John: As an onlooker, what I am particularly interested in is where the XENON100 experiment goes next. They reported very competitive limits with just 11 days of  data. By now, they must have gotten about 100 days of data...
Laura: ...oh, we have more on disk than that. We had first analyzed some low background data that were taken during the commissioning run last fall. We started the actual dark matter run on 13 January this year. Ever since then we are accumulating data. We are now in the analysis phase. We have to do a very good job in understanding the detector, the systematics, the backgrounds, etc. The plan is to release results before the end of this year. I can tell you that our achieved background is 100 times lower than the one of XENON10 and of any other direct detection experiment. This is the raw background before we do particle discrimination.
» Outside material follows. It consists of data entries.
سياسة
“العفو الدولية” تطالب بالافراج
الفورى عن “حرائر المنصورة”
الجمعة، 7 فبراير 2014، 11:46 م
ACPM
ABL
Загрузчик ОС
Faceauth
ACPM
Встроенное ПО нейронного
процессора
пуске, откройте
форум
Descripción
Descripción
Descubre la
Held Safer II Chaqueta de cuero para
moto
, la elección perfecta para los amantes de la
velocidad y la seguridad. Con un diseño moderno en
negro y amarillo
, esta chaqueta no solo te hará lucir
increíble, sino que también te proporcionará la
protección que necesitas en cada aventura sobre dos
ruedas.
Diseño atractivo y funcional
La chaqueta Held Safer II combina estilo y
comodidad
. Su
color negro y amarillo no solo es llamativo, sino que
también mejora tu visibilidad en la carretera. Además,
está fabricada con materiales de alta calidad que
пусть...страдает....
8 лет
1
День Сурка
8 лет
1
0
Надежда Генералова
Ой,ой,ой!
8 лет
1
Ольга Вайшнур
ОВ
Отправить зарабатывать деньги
John: This I find very impressive. Because it means presumably with 10 or 20 times more data you get 10 or 20 times the sensitivity.
When do you plan to open the box?

Laura: Well [laughs]... We are planning now an analysis retreat which will be held in October this year. We will take a few days somewhere out and far away from every institution, look again at the entire analysis and discuss it with the collaboration. The idea is that afterwards we will be in a good position to open the box.

When do you hope to see really robust results about dark matter?
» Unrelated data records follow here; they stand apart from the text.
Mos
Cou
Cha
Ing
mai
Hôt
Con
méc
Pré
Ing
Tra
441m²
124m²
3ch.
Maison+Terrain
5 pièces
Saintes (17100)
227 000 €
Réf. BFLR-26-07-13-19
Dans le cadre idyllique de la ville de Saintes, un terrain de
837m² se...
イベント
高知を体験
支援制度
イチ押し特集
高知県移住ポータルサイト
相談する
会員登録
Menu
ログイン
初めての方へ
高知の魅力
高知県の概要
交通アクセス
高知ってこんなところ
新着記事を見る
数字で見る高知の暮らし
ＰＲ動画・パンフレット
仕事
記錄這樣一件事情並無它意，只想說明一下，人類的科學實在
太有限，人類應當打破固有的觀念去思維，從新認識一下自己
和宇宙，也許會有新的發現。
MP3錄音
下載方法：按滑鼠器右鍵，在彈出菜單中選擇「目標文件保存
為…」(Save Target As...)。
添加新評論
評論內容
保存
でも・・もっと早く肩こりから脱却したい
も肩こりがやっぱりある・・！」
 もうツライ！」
Laura: I hope that we will observe a WIMP signal in the XENON100 detector. But it is perfectly viable that we will see nothing even with XENON100. If we see no events above our background, we can at least constrain a bunch of supersymmetric models, according to particle theorists. But cross sections of dark matter particles that are well below the reach of XENON100 are also being predicted.

John: I think that XENON100 does achieve a factor of 10 or 20 increase in sensitivity over the present sensitivities. Certainly it will reach into a pretty big junk of the parameter space of popular models. On the one hand there is a good chance to see something. On the other hand, that gives you the possibility of bringing down a bunch of theories.
Would you prefer to confirm a model or to rule it out?
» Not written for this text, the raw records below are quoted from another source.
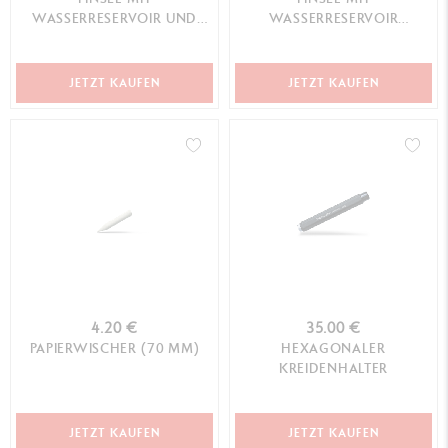
WASSERRESERVOIR UND
WASSERRESERVOIR
FILZSPITZE
(MEDIUM)
JETZT KAUFEN
JETZT KAUFEN
4.20 €
35.00 €
PAPIERWISCHER (70 MM)
HEXAGONALER
KREIDENHALTER
JETZT KAUFEN
JETZT KAUFEN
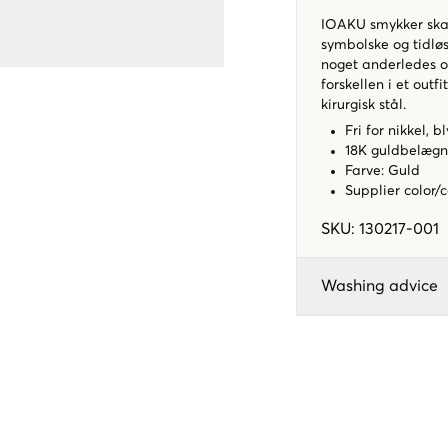
IOAKU smykker skab
symbolske og tidløse
noget anderledes og
forskellen i et outf
kirurgisk stål.
Fri for nikkel,
18K guldbelægn
Farve: Guld
Supplier color/
SKU
:
130217-001
Washing advice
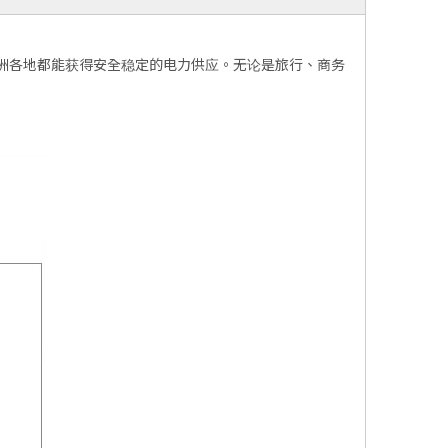
在欧洲各地都能获得安全稳定的电力供应。无论是旅行、商务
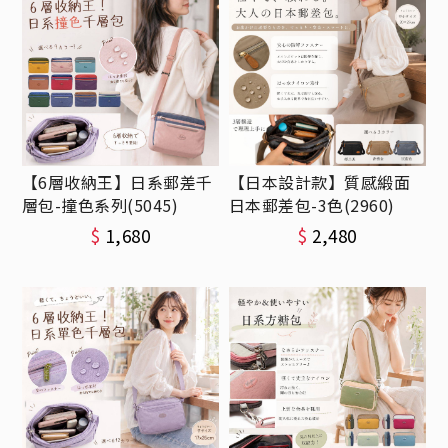
【6層收納王】日系郵差千
【日本設計款】質感緞面
層包-撞色系列(5045)
日本郵差包-3色(2960)
$
1,680
$
2,480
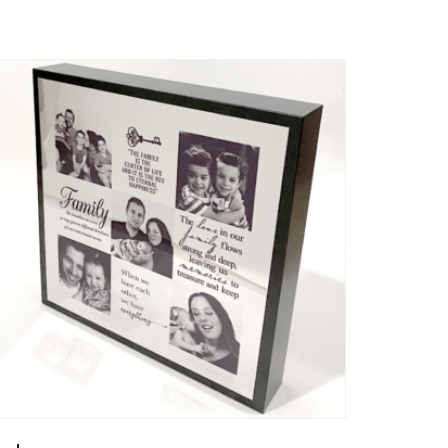
יש
מספר
סוגים.
ניתן
לבחור
את
האפשרויות
בעמוד
המוצר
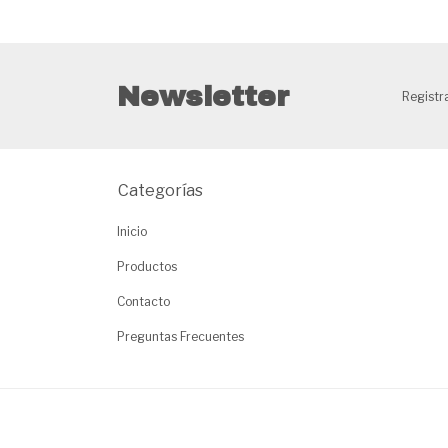
Newsletter
Registra
Categorías
Inicio
Productos
Contacto
Preguntas Frecuentes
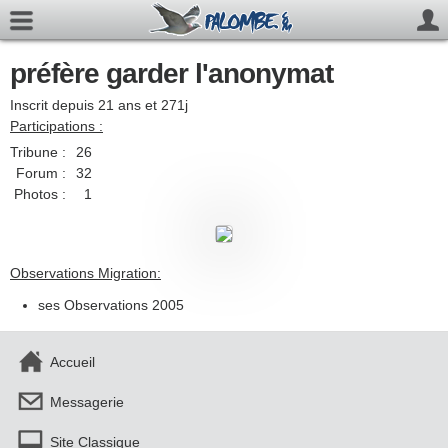
préfère garder l'anonymat
Inscrit depuis 21 ans et 271j
Participations :
Tribune :
26
Forum :
32
Photos :
1
Observations Migration:
ses Observations 2005
Accueil
Messagerie
Site Classique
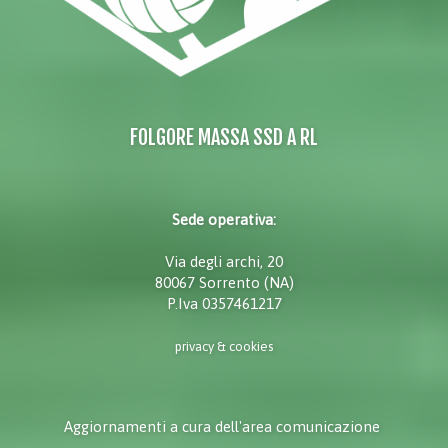
FOLGORE MASSA SSD A RL
Sede operativa:
Via degli archi, 20
80067 Sorrento (NA)
P.Iva 0357461217
privacy & cookies
Aggiornamenti a cura dell'area comunicazione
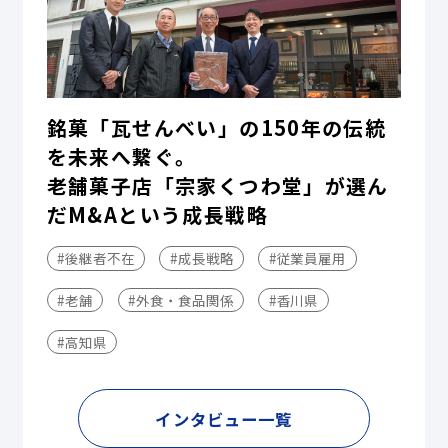
銘菓「瓦せんべい」の150年の伝統
を未来へ繋ぐ。
老舗菓子店「宗家くつわ堂」が選ん
だM&Aという成長戦略
#後継者不在
#成長戦略
#従業員雇用
#老舗
#外食・食品関係
#香川県
#高知県
インタビュー一覧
Laura: We have been excluding models, if you want, for many years. Of course, I would very much prefer to have results – results from different directions. Because if you are the only one seeing a bunch of events it is much harder to make your case, even if you are convinced about your background. I don’t think that some positive results will stop the field. On the contrary: Current detectors are all discovery experiments. Once we are confident about a signal, we will build experiments that are more tailored to the candidate in order to learn more about it. At the end, we want to see some specific signatures of galactic dark matter: Its incoming direction, its annual modulation and so on. But having a handful of events at this point would be very useful, also in terms of planning the next generation experiments such as DARWIN and EURECA.

John: I think it is not such a question of whether you discover something or whether you do something else. The important thing is to gain information. In that point of view XENON100 is very well poised. It will increase our knowledge of the dark matter cross section by a factor of 10. If it finds it or it doesn’t find it, either way that is a big block of information. Likewise, I would say the LHC is also poised to take us a long way forward in terms of knowing whether supersymmetry or extra dimensions exist in a certain mass range.